WORK ITEM » Your answer should consist of the lines in the following data that contain "DataDigitaloceanGenaiKnowledgeBaseDataSourcesDatasourcesLastIndexingJob".

*** Opening of DATA FOR THE TASK ***

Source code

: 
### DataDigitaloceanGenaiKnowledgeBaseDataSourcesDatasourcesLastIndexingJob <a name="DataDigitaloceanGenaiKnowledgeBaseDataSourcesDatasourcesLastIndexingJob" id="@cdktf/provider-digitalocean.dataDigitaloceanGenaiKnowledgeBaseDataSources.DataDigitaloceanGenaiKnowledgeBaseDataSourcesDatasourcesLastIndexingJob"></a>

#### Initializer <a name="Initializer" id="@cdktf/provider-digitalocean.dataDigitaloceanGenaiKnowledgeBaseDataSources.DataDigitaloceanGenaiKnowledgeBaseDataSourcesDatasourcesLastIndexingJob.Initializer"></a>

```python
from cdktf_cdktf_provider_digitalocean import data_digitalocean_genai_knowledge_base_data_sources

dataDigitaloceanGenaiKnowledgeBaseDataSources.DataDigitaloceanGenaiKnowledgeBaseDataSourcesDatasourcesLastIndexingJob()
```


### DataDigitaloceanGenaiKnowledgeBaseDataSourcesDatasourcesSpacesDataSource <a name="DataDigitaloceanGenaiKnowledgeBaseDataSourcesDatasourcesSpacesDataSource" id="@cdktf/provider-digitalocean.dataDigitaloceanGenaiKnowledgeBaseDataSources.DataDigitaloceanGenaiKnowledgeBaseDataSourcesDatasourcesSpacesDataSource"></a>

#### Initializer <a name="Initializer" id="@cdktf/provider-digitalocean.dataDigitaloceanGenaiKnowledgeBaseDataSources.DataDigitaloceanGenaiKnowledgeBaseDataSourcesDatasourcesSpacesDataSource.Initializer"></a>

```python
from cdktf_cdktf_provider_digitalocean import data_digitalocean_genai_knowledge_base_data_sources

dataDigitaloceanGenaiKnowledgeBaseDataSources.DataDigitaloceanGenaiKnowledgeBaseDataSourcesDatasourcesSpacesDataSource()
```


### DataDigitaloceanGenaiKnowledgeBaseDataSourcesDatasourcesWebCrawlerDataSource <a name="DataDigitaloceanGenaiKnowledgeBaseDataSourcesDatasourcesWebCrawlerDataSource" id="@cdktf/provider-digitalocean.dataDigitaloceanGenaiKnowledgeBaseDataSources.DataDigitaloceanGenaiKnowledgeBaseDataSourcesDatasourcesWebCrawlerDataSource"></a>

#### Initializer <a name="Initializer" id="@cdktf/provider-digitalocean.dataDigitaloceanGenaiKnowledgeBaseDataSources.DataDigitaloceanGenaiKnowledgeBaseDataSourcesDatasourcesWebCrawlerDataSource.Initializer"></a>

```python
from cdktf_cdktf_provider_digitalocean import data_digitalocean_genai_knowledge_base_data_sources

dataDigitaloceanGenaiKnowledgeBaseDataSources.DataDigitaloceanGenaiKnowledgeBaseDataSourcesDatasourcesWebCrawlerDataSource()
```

*** Close of DATA FOR THE TASK ***

EXERCISE RESPONSE »
### DataDigitaloceanGenaiKnowledgeBaseDataSourcesDatasourcesLastIndexingJob <a name="DataDigitaloceanGenaiKnowledgeBaseDataSourcesDatasourcesLastIndexingJob" id="@cdktf/provider-digitalocean.dataDigitaloceanGenaiKnowledgeBaseDataSources.DataDigitaloceanGenaiKnowledgeBaseDataSourcesDatasourcesLastIndexingJob"></a>
#### Initializer <a name="Initializer" id="@cdktf/provider-digitalocean.dataDigitaloceanGenaiKnowledgeBaseDataSources.DataDigitaloceanGenaiKnowledgeBaseDataSourcesDatasourcesLastIndexingJob.Initializer"></a>
dataDigitaloceanGenaiKnowledgeBaseDataSources.DataDigitaloceanGenaiKnowledgeBaseDataSourcesDatasourcesLastIndexingJob()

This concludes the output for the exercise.